Task to complete
Look below for the line containing "staining of testis"; from there, print each line exactly up to and including the line containing "protein expression is", and stop.
___ Dataset content ___
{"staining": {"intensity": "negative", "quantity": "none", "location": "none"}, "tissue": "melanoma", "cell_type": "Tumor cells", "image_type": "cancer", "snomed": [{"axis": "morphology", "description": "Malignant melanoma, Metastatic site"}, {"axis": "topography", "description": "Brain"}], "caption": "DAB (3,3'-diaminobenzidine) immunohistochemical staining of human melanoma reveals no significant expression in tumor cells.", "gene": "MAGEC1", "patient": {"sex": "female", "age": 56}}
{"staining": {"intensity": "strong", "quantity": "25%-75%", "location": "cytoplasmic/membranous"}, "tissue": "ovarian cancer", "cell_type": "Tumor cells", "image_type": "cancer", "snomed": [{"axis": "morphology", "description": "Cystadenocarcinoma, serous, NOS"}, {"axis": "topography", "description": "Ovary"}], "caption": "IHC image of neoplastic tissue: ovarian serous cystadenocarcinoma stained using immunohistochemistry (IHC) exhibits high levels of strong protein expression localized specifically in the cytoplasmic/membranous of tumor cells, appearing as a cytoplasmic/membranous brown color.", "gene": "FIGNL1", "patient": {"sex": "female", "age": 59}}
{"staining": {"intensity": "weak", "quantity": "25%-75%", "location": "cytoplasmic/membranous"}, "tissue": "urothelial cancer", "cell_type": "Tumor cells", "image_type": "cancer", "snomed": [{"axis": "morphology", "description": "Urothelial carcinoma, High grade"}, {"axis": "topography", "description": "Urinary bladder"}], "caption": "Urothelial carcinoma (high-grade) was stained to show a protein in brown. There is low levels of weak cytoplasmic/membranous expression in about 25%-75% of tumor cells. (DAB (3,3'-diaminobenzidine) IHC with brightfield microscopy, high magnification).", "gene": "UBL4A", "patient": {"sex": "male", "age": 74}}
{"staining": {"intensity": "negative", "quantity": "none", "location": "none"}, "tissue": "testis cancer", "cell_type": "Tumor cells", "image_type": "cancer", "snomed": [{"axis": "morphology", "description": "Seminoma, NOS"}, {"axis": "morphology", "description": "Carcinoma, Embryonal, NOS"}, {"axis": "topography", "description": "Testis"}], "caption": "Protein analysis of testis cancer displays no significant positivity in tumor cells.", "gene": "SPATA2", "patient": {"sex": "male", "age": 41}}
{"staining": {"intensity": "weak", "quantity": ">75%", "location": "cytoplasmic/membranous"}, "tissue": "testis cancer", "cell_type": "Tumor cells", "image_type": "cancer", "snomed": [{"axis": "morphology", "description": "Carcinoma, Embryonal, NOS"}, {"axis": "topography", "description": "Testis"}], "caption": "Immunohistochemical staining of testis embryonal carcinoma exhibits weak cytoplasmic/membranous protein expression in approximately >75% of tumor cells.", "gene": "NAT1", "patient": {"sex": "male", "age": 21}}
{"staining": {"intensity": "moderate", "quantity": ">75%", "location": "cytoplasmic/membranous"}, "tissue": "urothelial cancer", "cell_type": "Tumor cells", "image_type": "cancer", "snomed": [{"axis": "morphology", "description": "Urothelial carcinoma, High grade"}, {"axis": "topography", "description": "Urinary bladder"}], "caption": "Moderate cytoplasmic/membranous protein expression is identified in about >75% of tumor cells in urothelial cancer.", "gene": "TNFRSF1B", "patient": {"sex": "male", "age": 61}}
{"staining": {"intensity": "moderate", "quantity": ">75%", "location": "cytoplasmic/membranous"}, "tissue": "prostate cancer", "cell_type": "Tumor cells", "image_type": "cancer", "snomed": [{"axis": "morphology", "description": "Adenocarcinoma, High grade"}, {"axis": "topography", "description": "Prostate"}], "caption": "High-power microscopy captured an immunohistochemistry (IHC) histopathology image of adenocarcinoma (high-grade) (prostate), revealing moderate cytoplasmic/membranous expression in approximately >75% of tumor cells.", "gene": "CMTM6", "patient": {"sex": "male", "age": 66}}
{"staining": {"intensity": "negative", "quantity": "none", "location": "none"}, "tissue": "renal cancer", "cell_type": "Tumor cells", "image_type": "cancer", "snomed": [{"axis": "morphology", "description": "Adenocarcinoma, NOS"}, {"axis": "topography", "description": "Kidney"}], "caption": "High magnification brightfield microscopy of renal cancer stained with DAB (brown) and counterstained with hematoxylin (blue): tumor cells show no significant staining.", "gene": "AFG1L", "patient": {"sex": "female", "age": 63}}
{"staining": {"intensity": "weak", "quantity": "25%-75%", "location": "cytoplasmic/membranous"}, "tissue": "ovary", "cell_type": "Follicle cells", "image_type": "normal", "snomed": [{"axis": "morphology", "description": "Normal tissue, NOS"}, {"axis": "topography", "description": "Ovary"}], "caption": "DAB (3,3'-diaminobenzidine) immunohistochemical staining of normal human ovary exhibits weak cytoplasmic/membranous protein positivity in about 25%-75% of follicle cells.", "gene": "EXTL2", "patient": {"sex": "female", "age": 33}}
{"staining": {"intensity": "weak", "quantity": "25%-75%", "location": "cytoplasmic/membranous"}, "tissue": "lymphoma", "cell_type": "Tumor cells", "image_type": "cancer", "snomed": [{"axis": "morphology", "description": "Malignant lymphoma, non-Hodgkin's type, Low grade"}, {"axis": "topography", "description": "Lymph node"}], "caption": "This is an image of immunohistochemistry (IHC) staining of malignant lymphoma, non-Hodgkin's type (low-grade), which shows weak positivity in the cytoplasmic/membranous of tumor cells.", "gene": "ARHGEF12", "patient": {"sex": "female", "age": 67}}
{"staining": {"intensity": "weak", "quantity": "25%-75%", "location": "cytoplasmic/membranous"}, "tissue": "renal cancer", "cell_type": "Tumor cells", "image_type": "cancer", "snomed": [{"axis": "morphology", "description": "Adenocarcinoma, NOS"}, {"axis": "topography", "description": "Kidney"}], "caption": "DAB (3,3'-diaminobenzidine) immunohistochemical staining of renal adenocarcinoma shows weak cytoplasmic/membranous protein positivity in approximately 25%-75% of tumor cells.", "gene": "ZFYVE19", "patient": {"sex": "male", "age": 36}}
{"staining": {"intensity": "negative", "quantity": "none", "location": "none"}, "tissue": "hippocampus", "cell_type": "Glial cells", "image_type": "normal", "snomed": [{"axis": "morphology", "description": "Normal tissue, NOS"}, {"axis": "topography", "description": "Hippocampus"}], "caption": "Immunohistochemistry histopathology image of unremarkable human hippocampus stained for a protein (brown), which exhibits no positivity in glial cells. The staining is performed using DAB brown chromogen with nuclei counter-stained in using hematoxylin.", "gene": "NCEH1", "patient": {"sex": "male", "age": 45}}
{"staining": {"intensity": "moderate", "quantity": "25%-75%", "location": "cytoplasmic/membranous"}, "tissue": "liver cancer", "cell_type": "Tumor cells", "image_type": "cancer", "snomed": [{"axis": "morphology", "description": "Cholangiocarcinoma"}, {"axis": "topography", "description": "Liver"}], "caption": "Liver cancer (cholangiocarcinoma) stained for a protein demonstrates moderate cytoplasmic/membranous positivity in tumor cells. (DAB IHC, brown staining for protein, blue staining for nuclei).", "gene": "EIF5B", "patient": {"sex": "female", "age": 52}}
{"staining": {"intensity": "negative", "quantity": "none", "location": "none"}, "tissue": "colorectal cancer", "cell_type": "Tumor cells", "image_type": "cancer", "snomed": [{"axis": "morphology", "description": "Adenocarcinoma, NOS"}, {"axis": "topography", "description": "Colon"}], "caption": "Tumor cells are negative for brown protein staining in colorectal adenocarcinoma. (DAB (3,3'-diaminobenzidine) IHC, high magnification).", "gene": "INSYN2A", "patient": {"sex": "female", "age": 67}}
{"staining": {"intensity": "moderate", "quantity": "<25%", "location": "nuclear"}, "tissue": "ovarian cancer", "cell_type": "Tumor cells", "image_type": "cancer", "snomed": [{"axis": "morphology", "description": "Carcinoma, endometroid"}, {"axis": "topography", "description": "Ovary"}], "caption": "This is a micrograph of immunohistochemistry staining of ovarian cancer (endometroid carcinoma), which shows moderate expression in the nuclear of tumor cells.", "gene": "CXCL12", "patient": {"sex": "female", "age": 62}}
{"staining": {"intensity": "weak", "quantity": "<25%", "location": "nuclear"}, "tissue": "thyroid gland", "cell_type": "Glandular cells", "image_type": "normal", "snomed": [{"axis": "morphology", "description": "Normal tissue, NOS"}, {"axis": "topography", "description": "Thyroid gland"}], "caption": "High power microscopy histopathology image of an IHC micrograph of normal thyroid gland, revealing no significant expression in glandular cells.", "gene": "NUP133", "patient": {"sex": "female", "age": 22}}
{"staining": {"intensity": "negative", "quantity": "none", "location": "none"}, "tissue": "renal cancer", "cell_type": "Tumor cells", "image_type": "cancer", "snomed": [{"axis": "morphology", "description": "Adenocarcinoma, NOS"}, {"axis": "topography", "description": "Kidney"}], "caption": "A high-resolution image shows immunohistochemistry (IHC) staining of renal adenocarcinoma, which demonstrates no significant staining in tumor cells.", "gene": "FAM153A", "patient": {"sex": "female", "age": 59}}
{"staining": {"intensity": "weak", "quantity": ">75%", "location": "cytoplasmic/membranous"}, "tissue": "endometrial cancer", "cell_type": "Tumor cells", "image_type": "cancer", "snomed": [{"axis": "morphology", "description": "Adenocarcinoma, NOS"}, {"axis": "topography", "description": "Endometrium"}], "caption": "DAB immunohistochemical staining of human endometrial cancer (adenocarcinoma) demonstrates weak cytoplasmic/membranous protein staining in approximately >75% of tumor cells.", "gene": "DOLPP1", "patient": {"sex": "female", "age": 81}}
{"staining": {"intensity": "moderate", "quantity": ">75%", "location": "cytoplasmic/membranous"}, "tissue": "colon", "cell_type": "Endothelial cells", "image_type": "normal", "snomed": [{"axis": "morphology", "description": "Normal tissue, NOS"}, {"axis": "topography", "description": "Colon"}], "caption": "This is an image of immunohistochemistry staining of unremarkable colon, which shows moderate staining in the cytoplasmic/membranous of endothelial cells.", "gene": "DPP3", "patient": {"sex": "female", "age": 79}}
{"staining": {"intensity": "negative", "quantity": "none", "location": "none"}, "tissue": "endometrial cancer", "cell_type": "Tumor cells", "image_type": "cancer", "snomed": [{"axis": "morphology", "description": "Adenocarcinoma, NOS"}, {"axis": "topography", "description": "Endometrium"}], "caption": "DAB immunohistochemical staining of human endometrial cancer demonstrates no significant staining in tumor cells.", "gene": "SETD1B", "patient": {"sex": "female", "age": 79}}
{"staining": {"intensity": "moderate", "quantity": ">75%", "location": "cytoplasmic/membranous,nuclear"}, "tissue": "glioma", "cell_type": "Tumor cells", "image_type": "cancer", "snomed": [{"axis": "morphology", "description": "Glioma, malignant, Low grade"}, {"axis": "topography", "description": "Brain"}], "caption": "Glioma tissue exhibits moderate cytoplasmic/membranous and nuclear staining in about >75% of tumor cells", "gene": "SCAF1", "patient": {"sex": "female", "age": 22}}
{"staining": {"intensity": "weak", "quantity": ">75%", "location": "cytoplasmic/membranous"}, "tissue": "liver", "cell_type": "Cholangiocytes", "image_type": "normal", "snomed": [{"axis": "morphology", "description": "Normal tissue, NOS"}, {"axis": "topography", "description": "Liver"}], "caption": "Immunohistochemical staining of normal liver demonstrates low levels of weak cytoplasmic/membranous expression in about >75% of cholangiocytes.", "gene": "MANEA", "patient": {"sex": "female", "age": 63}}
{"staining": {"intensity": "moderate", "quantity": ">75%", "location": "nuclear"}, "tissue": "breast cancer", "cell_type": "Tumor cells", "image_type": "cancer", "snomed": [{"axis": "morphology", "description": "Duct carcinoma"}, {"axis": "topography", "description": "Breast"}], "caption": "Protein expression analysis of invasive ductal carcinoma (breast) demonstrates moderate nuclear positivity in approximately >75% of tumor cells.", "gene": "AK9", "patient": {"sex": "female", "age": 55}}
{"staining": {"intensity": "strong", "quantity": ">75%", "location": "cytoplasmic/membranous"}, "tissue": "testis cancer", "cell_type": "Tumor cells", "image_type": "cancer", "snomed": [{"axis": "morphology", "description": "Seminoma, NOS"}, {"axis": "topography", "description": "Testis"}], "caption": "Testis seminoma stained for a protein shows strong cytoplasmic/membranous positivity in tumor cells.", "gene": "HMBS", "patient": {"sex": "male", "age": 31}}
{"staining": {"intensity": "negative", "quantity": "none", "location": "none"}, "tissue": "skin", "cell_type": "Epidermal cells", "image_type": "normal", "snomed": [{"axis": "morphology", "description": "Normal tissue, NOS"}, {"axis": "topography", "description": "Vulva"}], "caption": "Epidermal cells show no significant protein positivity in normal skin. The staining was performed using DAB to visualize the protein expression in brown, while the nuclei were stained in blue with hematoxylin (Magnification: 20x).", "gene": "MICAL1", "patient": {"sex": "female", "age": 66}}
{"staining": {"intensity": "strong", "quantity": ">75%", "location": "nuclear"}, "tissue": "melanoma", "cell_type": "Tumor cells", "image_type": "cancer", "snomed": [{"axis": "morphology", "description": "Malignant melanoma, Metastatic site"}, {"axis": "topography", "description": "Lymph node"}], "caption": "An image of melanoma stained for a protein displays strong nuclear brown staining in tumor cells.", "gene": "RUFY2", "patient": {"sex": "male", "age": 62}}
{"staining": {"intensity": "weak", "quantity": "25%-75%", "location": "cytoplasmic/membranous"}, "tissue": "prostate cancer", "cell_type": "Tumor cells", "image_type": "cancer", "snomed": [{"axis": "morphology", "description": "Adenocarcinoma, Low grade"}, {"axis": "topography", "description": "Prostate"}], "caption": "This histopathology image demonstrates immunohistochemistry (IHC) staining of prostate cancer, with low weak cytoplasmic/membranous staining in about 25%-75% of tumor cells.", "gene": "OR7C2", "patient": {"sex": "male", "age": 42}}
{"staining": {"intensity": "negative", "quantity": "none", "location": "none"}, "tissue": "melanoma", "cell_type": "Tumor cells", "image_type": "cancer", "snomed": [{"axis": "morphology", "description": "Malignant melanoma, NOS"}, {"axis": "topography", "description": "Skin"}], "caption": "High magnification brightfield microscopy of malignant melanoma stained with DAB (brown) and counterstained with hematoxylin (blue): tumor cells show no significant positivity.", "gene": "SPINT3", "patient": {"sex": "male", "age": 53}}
___
Response to this exercise
{"staining": {"intensity": "weak", "quantity": ">75%", "location": "cytoplasmic/membranous"}, "tissue": "testis cancer", "cell_type": "Tumor cells", "image_type": "cancer", "snomed": [{"axis": "morphology", "description": "Carcinoma, Embryonal, NOS"}, {"axis": "topography", "description": "Testis"}], "caption": "Immunohistochemical staining of testis embryonal carcinoma exhibits weak cytoplasmic/membranous protein expression in approximately >75% of tumor cells.", "gene": "NAT1", "patient": {"sex": "male", "age": 21}}
{"staining": {"intensity": "moderate", "quantity": ">75%", "location": "cytoplasmic/membranous"}, "tissue": "urothelial cancer", "cell_type": "Tumor cells", "image_type": "cancer", "snomed": [{"axis": "morphology", "description": "Urothelial carcinoma, High grade"}, {"axis": "topography", "description": "Urinary bladder"}], "caption": "Moderate cytoplasmic/membranous protein expression is identified in about >75% of tumor cells in urothelial cancer.", "gene": "TNFRSF1B", "patient": {"sex": "male", "age": 61}}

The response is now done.